Bab 22: Ular Bertemu Singa Kembar

704 96 22
                                    

Suasana malam terlihat mencekam di atas kastil Hogwarts. Awan gelap membumbung menyelimuti langit tanpa mengizinkan bintang berkelip menyinari. Sepertinya langit malam selalu terlihat seperti itu semenjak kehilangan Albus Dumbledore; seolah tak ada lagi cahaya harapan, terutama bagi murid-murid yang selalu ketakutan dengan ancaman yang sudah merasuk ke dalam kastil.

Segalanya telah berubah. Mulai dari aturan yang diperketat dan memihak; pembelajaran di dalam kelas yang diubah condong kepada ilmu hitam; tak ada keceriaan menyambut turnamen Quidditch atau agenda lainnya yang biasa menyenangkan; bahkan akses keluar para murid pun sangat dibatasi.
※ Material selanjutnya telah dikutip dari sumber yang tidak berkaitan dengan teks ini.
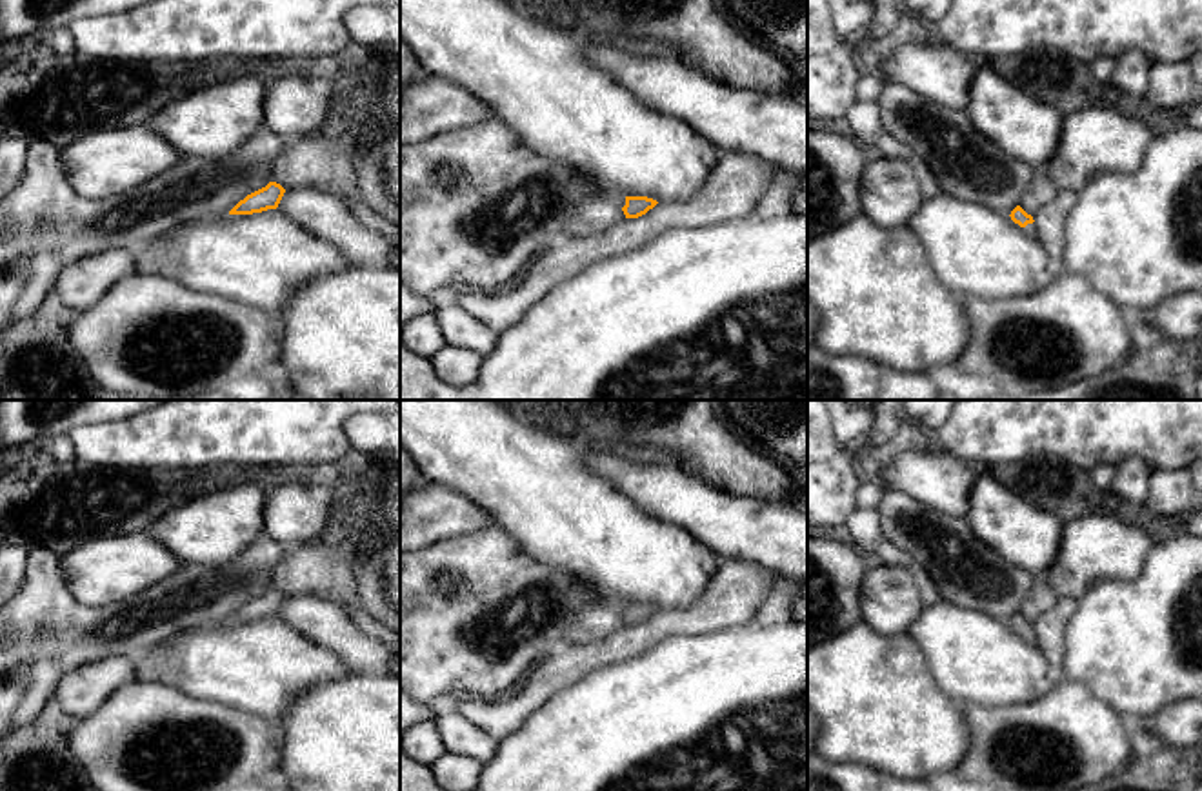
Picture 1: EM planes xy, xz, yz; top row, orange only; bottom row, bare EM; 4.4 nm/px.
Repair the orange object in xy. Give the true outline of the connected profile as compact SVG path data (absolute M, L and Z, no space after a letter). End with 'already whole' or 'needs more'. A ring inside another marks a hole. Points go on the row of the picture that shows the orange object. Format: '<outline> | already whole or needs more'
M269 182L265 187L247 195L244 200L240 200L229 215L253 215L253 213L262 213L267 209L276 209L285 189L276 184Z | already whole

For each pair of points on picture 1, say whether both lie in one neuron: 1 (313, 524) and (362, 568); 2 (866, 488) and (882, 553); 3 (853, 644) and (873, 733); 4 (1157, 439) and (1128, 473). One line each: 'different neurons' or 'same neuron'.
1: different neurons
2: different neurons
3: same neuron
4: different neurons

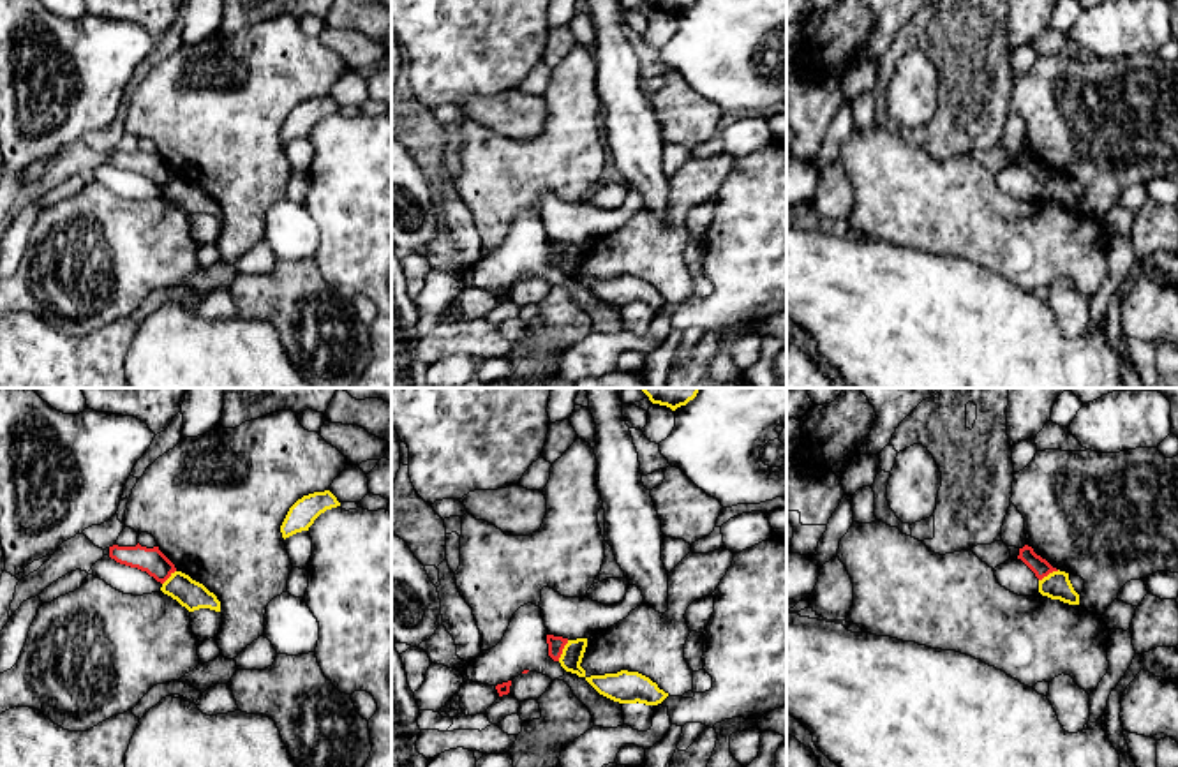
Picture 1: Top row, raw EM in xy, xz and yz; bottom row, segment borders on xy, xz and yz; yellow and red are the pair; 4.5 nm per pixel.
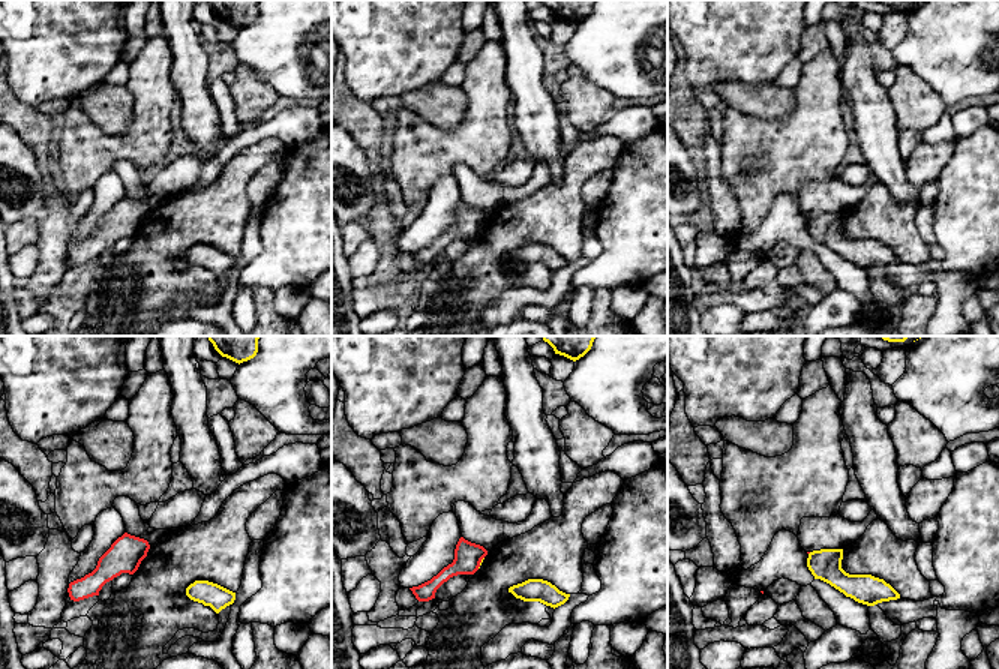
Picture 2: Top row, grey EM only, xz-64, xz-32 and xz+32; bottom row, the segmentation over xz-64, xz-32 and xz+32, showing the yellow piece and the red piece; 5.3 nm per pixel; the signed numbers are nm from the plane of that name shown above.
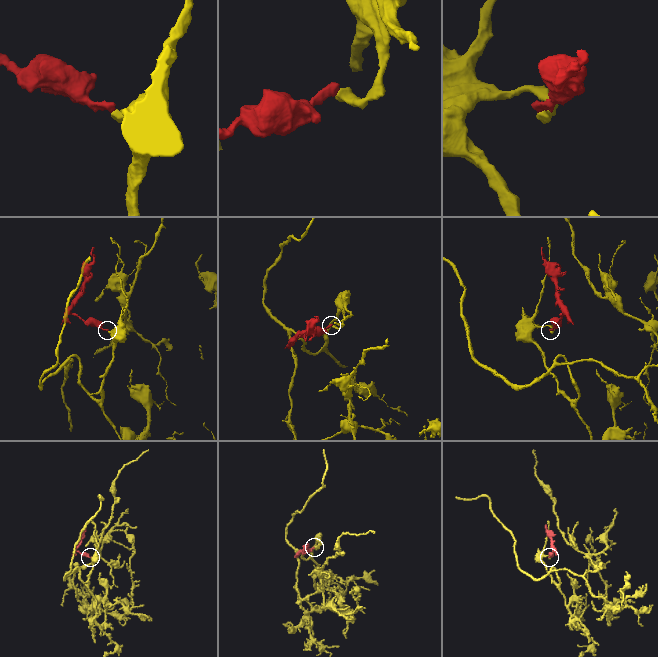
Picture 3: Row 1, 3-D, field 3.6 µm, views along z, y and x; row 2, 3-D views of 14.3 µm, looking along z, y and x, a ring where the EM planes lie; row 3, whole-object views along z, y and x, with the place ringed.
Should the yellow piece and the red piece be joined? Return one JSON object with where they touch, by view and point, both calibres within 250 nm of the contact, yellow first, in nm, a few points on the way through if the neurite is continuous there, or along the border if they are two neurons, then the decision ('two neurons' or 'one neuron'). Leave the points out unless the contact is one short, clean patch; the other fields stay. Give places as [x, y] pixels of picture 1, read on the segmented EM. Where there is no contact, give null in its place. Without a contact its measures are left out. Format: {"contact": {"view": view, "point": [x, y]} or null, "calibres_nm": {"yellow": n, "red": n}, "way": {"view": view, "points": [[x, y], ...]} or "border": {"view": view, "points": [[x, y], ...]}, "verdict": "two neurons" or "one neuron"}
{"contact": {"view": "xz", "point": [563, 651]}, "calibres_nm": {"yellow": 100, "red": 80}, "border": {"view": "xz", "points": [[568, 640], [558, 660]]}, "verdict": "two neurons"}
Hanya orang tertentu yang bisa dengan bebas melanggar ketentuan-ketentuan tersebut tanpa harus menerima hukuman.

Tahta tertinggi dalam hal hukum-menghukum murid tak lagi berada di tangan Mr Filch, melainkan Carrow bersaudara. Kakak-adik Pelahap Maut itu telah diangkat sebagai guru pelajaran Telaah Muggle yang sesat--yang mendoktrin anak-anak penyihir tentang betapa menjijikkannya Kelahiran-Muggle. Tak ada yang berani menentang secara terang-terangan, lantaran pengangkatan itu telah diputuskan oleh Voldemort sendiri.
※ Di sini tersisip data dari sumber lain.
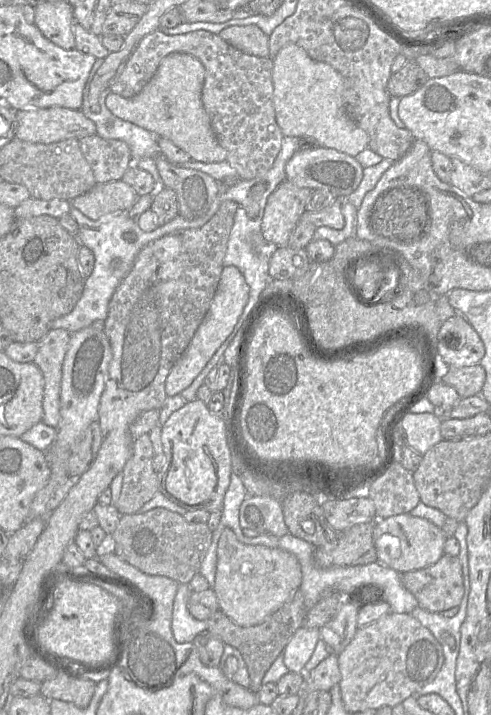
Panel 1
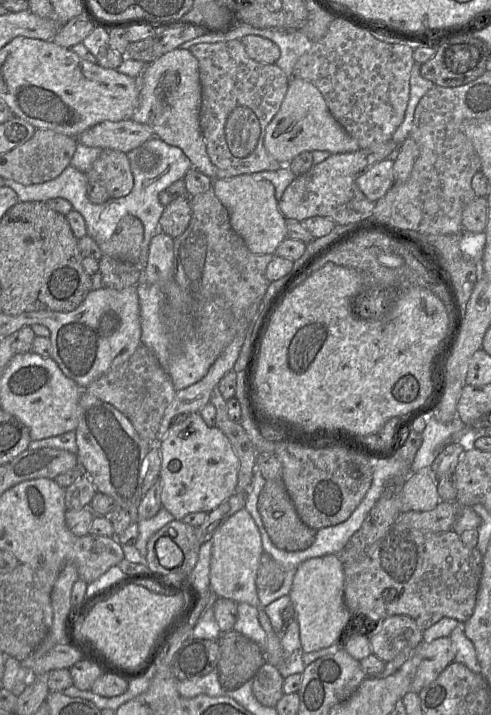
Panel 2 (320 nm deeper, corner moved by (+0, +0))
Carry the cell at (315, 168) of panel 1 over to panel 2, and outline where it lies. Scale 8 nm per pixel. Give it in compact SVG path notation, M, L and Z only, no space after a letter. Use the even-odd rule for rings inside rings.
M386 158L370 166L356 179L356 184L372 202L382 198L394 185L394 160Z

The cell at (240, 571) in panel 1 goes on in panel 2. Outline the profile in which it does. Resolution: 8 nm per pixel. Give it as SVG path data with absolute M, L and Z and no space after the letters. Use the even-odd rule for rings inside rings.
M199 413L177 416L157 448L161 456L162 507L176 520L182 520L190 513L209 513L236 492L239 459L227 437L217 427L207 426Z

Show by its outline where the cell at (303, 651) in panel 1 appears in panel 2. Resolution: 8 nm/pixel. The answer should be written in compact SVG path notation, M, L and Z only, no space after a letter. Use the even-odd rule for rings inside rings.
M329 554L302 562L294 575L289 593L299 624L304 652L314 652L336 643L352 614L344 601L344 570L339 555Z

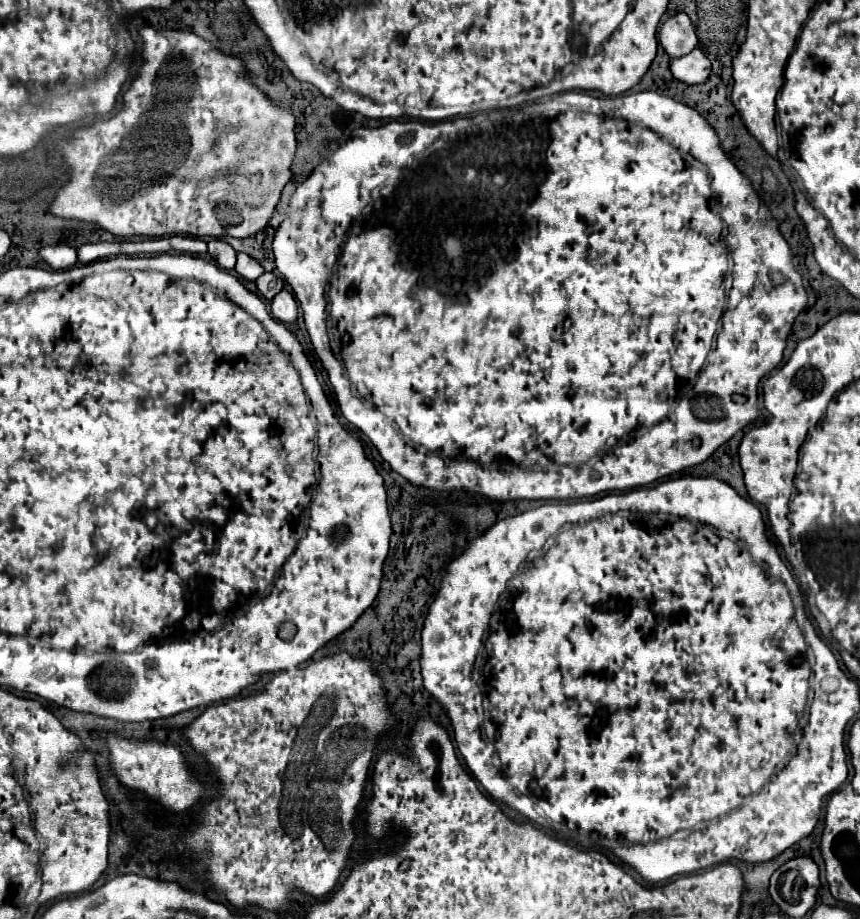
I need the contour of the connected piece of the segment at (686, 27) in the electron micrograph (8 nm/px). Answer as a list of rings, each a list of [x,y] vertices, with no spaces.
[[[677,13],[669,17],[659,27],[659,43],[663,45],[669,57],[681,57],[691,53],[697,47],[695,27],[687,13]]]

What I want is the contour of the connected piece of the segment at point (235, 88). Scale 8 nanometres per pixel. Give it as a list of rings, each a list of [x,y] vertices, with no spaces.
[[[153,27],[141,29],[141,37],[145,41],[143,57],[145,65],[139,71],[139,77],[131,83],[129,91],[125,93],[125,105],[123,111],[107,121],[95,121],[89,127],[77,129],[75,135],[61,145],[61,159],[71,167],[71,179],[67,185],[63,185],[53,203],[51,213],[57,217],[67,219],[81,219],[81,221],[93,221],[101,225],[103,229],[117,233],[117,235],[153,235],[153,237],[165,237],[165,235],[193,235],[193,237],[249,237],[257,231],[261,231],[275,205],[279,203],[283,187],[291,179],[291,161],[295,155],[295,117],[289,107],[277,107],[273,105],[251,81],[243,75],[241,61],[235,57],[229,57],[211,45],[197,37],[195,33],[183,33],[183,31],[155,31]]]

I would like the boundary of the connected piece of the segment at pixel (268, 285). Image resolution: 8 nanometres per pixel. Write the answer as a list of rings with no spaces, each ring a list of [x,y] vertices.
[[[263,273],[255,283],[257,283],[257,289],[261,291],[261,295],[267,301],[271,301],[283,289],[283,285],[285,285],[283,279],[279,275],[275,275],[275,273]]]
Begitu pula dengan berdirinya Severus Snape di singgasana kepala sekolah Hogwarts. Semua termasuk dalam campur tangan Voldemort demi menanamkan pemahaman sihir hitam kepada para murid. Secara tak langsung Voldemort ingin menjadikan mereka sebagai pengikutnya. Namun, masih cukup banyak di antara mereka yang tegas menolak pemahaman tersebut dan tetap berperang melawan kegelapan melalui bagian dalam dinding Hogwarts.
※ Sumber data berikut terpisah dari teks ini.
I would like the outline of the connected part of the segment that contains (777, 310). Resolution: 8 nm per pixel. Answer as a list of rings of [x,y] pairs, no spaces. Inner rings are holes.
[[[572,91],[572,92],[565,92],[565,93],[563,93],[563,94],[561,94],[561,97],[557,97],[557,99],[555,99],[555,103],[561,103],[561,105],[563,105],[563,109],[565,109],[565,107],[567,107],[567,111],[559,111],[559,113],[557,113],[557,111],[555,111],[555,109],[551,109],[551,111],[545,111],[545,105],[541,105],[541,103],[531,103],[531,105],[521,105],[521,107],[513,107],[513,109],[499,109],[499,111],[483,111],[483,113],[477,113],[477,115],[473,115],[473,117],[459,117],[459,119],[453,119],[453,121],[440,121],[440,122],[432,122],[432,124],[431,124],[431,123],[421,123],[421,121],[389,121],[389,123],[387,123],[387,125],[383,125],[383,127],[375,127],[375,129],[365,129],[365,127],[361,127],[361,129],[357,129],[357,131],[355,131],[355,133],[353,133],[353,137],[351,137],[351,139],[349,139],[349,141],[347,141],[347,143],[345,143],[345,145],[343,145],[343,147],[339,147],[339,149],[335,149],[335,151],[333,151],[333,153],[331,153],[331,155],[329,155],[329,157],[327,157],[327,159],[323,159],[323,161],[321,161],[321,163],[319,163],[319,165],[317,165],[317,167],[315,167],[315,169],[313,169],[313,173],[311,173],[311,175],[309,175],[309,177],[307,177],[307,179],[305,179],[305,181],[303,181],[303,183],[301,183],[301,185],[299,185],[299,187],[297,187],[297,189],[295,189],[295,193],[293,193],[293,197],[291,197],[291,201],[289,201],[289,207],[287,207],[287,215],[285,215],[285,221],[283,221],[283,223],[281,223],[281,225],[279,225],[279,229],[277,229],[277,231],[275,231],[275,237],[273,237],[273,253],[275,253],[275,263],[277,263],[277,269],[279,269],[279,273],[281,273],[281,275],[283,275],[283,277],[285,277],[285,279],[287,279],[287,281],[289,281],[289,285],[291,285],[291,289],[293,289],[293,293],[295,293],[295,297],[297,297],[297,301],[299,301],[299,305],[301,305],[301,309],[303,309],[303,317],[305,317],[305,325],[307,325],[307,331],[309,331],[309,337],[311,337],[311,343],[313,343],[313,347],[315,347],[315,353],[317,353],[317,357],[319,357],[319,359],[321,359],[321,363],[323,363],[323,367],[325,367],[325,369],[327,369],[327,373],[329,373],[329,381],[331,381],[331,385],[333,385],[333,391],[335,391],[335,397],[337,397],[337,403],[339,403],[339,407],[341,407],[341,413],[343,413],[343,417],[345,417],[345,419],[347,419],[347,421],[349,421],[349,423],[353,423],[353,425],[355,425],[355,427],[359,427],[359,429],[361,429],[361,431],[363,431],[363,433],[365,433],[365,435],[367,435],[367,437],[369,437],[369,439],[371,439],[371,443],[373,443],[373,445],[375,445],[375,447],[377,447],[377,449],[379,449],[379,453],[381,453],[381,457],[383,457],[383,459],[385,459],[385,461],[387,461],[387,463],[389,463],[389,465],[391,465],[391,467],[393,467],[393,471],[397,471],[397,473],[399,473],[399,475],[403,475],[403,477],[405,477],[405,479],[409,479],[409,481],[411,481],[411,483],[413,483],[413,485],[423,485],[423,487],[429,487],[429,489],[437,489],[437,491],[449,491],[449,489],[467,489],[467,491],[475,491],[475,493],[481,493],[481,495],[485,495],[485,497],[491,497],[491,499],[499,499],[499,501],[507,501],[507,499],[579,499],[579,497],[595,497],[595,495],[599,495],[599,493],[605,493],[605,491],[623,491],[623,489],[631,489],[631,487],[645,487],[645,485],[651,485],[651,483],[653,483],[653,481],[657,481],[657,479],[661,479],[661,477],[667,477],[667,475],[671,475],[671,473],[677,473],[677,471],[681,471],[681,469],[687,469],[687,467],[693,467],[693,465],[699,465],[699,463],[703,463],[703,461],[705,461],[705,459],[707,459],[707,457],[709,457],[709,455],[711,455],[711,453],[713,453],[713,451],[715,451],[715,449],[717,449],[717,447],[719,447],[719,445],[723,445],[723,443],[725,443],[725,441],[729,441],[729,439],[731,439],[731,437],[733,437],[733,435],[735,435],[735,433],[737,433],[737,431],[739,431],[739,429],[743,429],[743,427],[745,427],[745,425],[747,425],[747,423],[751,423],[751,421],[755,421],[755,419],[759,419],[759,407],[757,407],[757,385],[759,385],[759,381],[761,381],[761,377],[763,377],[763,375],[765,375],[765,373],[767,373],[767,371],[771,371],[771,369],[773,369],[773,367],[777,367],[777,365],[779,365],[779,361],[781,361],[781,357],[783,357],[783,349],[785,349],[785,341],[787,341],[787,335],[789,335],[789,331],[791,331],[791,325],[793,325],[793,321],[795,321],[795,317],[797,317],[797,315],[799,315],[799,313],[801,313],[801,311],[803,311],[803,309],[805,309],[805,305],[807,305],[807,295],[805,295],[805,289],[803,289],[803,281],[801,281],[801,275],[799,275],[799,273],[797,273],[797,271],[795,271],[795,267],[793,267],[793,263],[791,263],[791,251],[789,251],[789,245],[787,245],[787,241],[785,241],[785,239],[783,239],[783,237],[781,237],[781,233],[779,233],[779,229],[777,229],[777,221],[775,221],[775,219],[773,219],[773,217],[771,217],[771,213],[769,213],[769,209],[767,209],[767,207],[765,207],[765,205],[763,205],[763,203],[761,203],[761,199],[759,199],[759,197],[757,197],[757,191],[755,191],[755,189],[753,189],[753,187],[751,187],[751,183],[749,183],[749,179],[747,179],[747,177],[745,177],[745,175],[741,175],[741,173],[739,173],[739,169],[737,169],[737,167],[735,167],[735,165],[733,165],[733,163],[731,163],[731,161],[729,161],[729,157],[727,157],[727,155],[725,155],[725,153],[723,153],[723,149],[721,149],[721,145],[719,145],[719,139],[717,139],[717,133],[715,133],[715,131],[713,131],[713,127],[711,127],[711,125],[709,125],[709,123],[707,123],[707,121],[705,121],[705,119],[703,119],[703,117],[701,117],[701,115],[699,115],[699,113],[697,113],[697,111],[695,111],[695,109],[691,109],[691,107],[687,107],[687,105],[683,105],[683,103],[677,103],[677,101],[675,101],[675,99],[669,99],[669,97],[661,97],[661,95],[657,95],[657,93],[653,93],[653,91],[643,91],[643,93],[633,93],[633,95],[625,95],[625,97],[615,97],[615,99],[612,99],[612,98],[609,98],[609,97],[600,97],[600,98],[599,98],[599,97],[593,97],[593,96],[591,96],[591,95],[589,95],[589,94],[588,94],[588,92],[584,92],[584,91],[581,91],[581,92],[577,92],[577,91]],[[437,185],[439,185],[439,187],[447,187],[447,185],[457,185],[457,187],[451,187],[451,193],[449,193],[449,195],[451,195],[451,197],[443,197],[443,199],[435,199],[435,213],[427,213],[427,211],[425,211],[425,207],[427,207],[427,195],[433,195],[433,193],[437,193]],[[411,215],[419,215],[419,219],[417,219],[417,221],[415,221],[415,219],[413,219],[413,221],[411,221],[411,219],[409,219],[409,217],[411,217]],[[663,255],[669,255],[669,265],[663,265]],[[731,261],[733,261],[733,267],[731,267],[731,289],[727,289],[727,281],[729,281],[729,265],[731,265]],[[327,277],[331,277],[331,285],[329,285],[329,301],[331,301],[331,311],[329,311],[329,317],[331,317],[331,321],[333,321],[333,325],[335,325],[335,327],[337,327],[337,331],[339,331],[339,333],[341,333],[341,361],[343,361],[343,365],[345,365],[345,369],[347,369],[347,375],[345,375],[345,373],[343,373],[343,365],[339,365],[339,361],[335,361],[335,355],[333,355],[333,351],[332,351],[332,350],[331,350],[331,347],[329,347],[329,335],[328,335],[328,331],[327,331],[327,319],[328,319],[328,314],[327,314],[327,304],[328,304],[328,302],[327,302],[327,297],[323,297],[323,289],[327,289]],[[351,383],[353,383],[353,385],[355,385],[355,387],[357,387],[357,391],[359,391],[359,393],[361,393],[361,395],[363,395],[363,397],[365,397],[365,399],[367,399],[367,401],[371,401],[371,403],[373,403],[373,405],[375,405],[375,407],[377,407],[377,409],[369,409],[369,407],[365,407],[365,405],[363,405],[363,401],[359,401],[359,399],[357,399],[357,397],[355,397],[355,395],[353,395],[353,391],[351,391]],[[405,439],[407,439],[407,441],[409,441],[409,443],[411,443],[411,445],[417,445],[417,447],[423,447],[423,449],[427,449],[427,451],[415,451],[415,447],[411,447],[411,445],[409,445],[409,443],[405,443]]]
Tepat di bawah langit malam yang muram, seorang remaja berdiri sembari mendongak, memejamkan mata. Angin lembut menerpa tubuhnya, membuat jubah yang dikenakan dan rambut platinanya sedikit berombak mengikuti alunan udara. Pemuda itu meremas sebuah tongkat sihir hingga buku-buku jarinya memutih.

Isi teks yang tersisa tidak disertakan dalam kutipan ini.